## PERINTAH 1
Tampilkan setiap baris entri yang memuat kata "What". Huruf besar dan kecil harus sama persis.

## TEKS YANG DIBERIKAN
Pengolahan citra dapat digunakan untuk mengolah warisan budaya, khususnya mendigitalisasi manuskrip kuno. Melalui dukungan kecerdasan artifisial, berbagai aksara dari manuskrip yang rusak juga bisa diprediksi kembali.
Oleh
PRADIPTA PANDU
·5 menit baca
KOMPAS/YOLA SASTRA
Pegiat konservasi naskah kuno mengatur letak manuskrip peninggalan Syekh Abdul Latif Syakur (1882-1963) asal Nagari Balai Gurah, Agam, sebelum didigitalisasi di Padang, Sumatera Barat, Selasa (18/7/2023).
Indonesia merupakan negara yang kaya akan warisan budaya dan peradaban yang memiliki nilai historis bagi manusia. Salah satu warisan budaya dan peradaban tersebut ditunjukkan melalui manuskrip atau naskah kuno yang tersebar di sejumlah wilayah di Indonesia. Keberadaan manuskrip kuno ini bahkan menjadi sebuah identitas kebudayaan nasional.

## INFORMASI YANG DIEKSTRAK

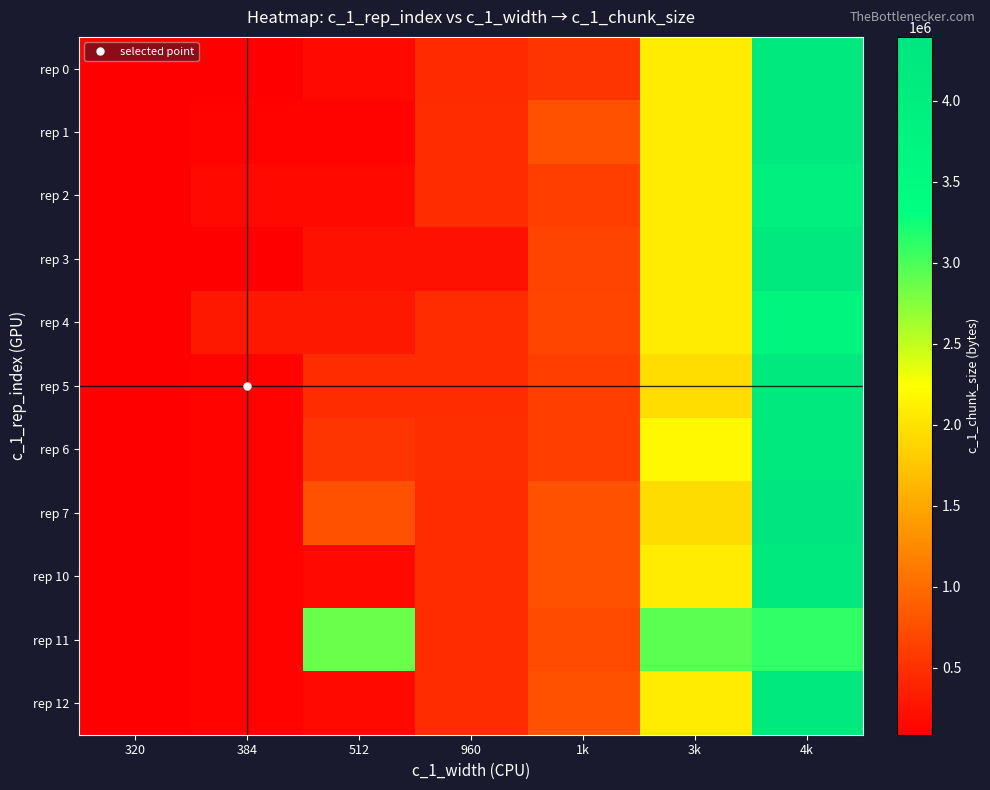

Between 1k and 384, which is larger?

1k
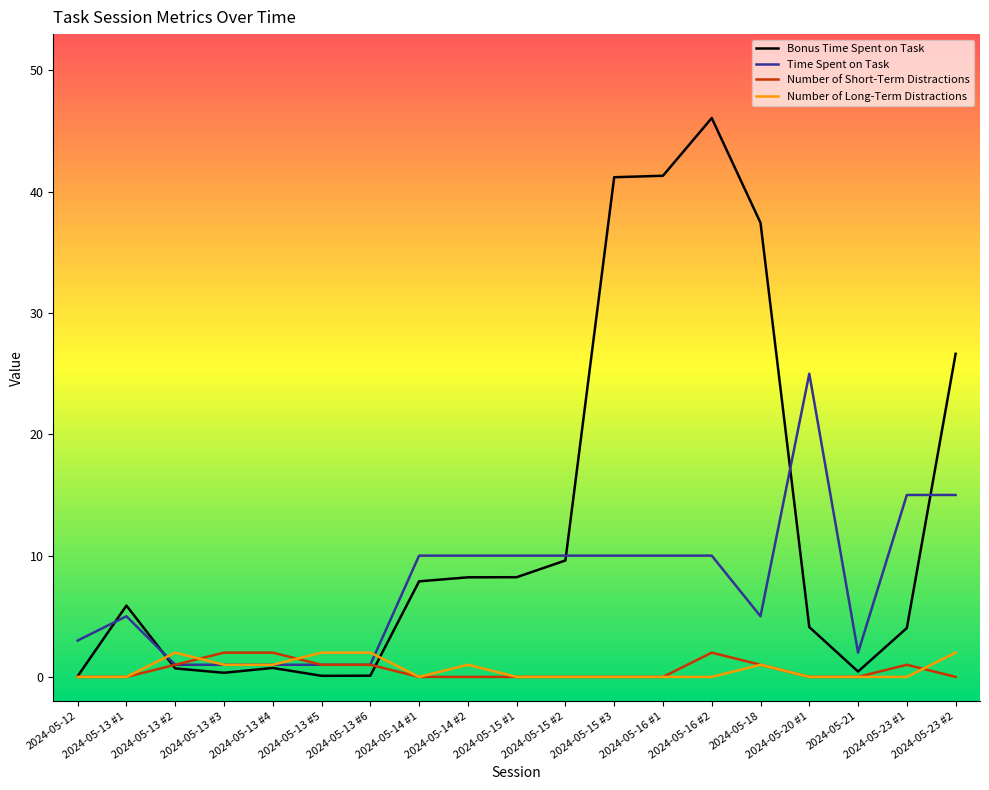

What are all the series names shown in the legend?

Bonus Time Spent on Task, Time Spent on Task, Number of Short-Term Distractions, Number of Long-Term Distractions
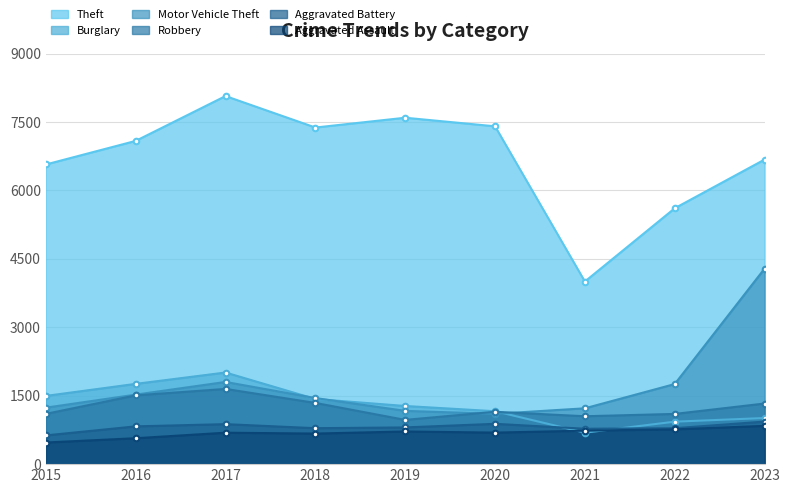

What is the difference between the Burglary values at 2016 and 2021?

1070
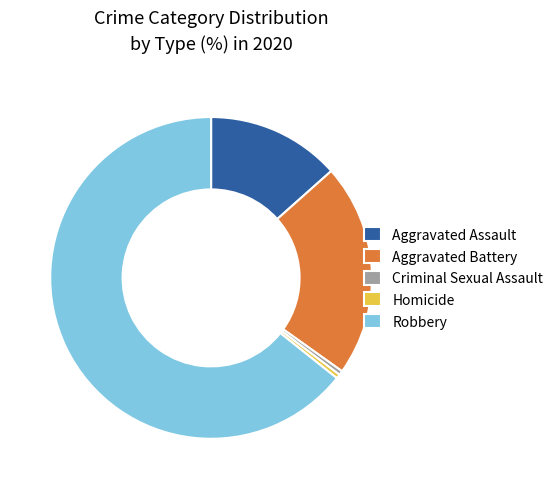

Which category accounts for the majority?

Robbery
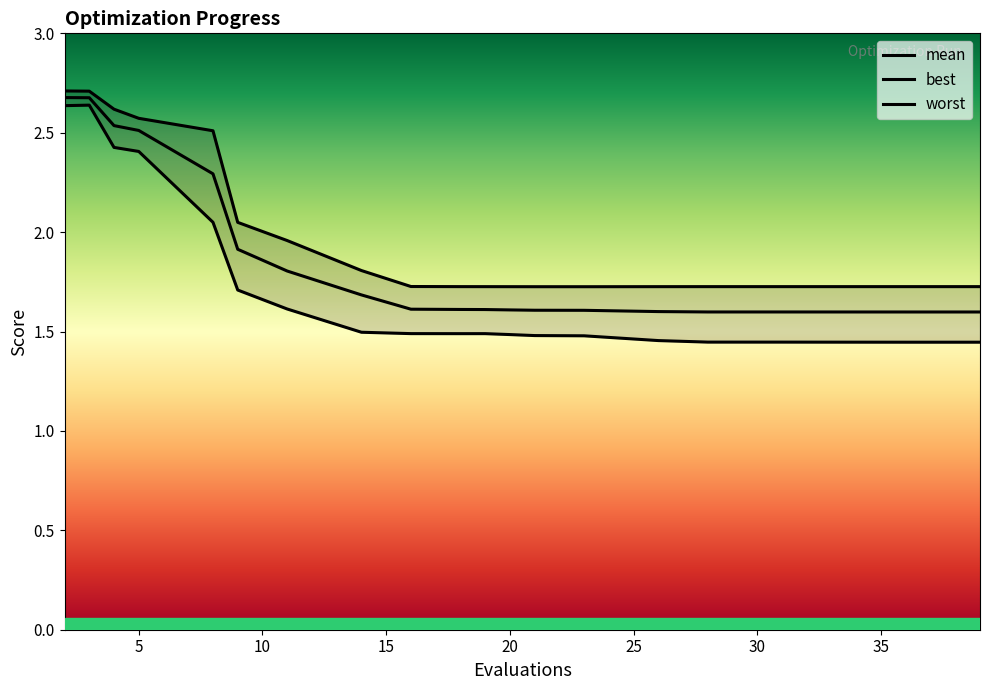

What is the minimum value shown in the chart?

1.4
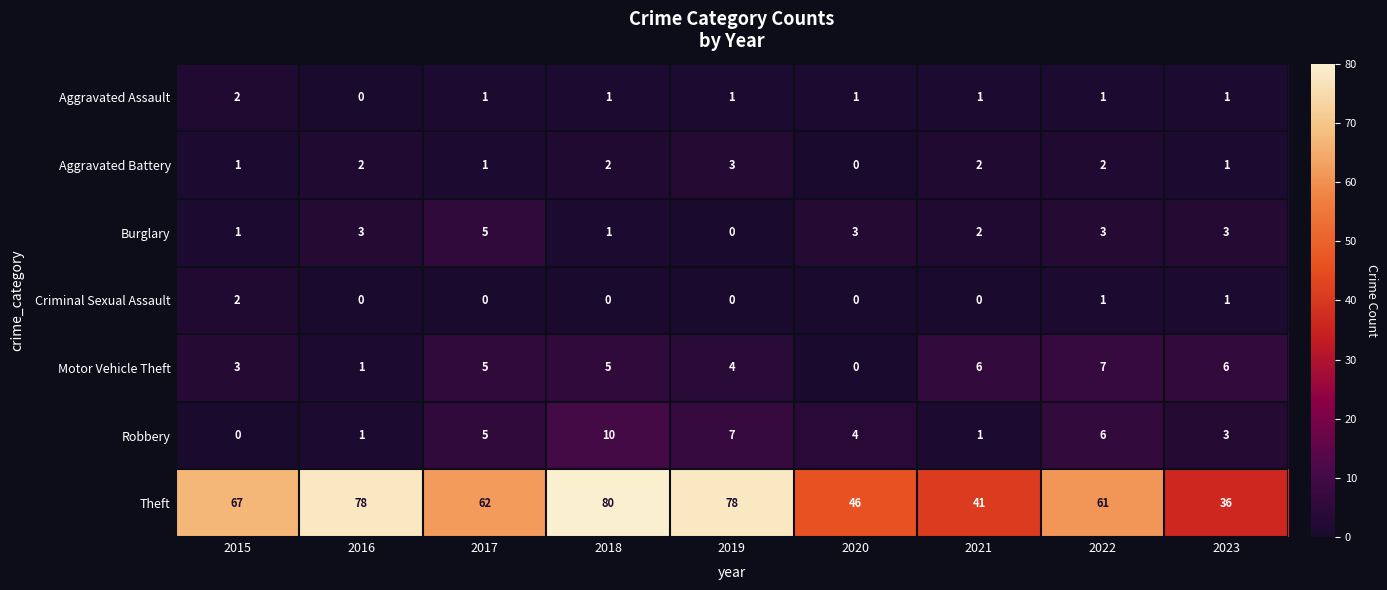

Between 2019 and 2023, which series saw the biggest shift?

Theft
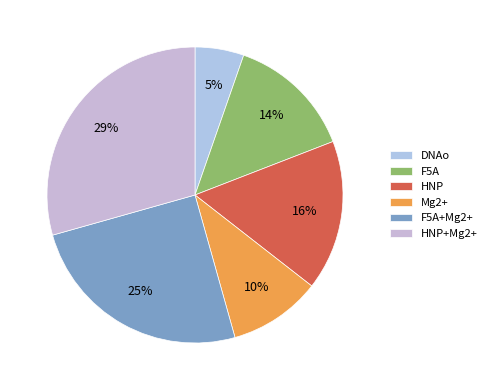

Which slice is the largest?

HNP+Mg2+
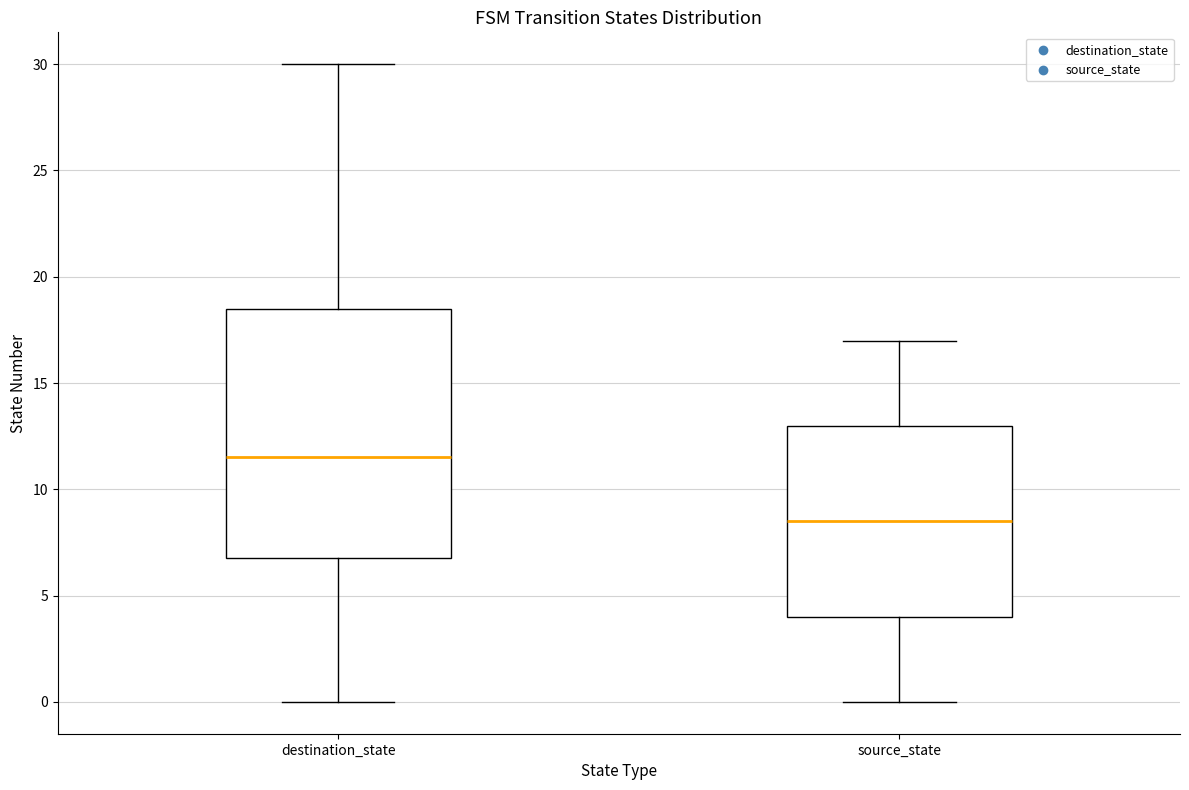

Which box is the tallest, from its lower edge to its upper edge?

destination_state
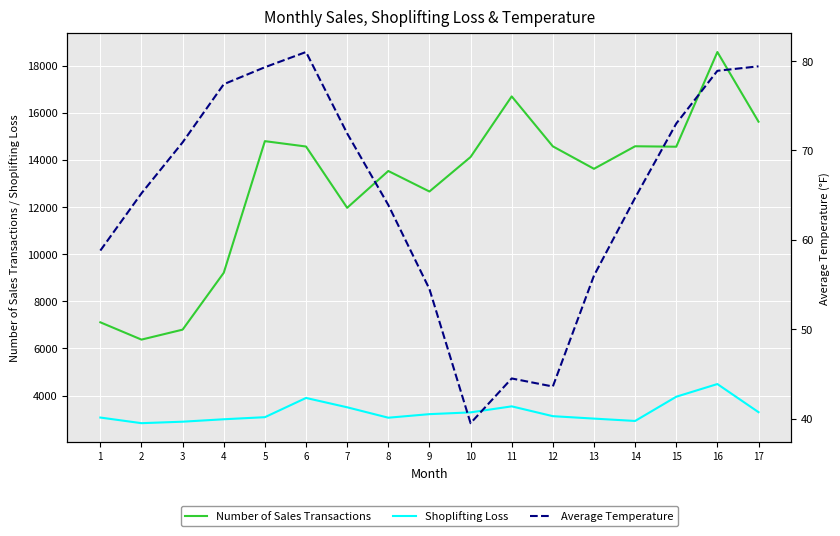

Which label corresponds to the smallest value in the chart?

10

## PERINTAH 2
Lanjutkan teks tentang digitalisasi manuskrip kuno di atas, mulai dari kalimat terakhirnya.

## JAWABAN 1
What are all the series names shown in the legend?
What is the difference between the Burglary values at 2016 and 2021?
What is the minimum value shown in the chart?

## JAWABAN 2
Manuskrip kuno merupakan sebuah dokumen tertulis berisi informasi tentang identitas maupun peristiwa tertentu yang terjadi pada ratusan hingga ribuan tahun lalu. Manuskrip kuno masa lampau di Indonesia kini telah ditetapkan sebagai benda cagar budaya sebagaimana diatur dalam Undang-Undang Nomor 11 Tahun 2010 tentang Cagar Budaya.
Meski demikian, seiring berkembangnya zaman, manuskrip kuno yang mayoritas dituangkan di kertas dan berisi informasi penting ini rentan mengalami kerusakan karena faktor usia. Kondisi alam Indonesiadengan iklim tropis, udara lembap, dan kerap terjadi bencana hidrometeorologi menjadi faktor lain yang dapat mempercepat kerusakan manuskrip kuno.
Oleh karena itu, perlindungan manuskrip kuno melalui digitalisasi merupakan salah satu cara nonfisik yang mampu menjaga dan melestarikan peninggalan sejarah ini. Pelestarian manuskrip kuno melalui digitalisasi, teknologi, dan dukungan kecerdasan artifisial (AI) ini diharapkan mampu membuat generasi mendatang mengenal khazanah warisan leluhurnya.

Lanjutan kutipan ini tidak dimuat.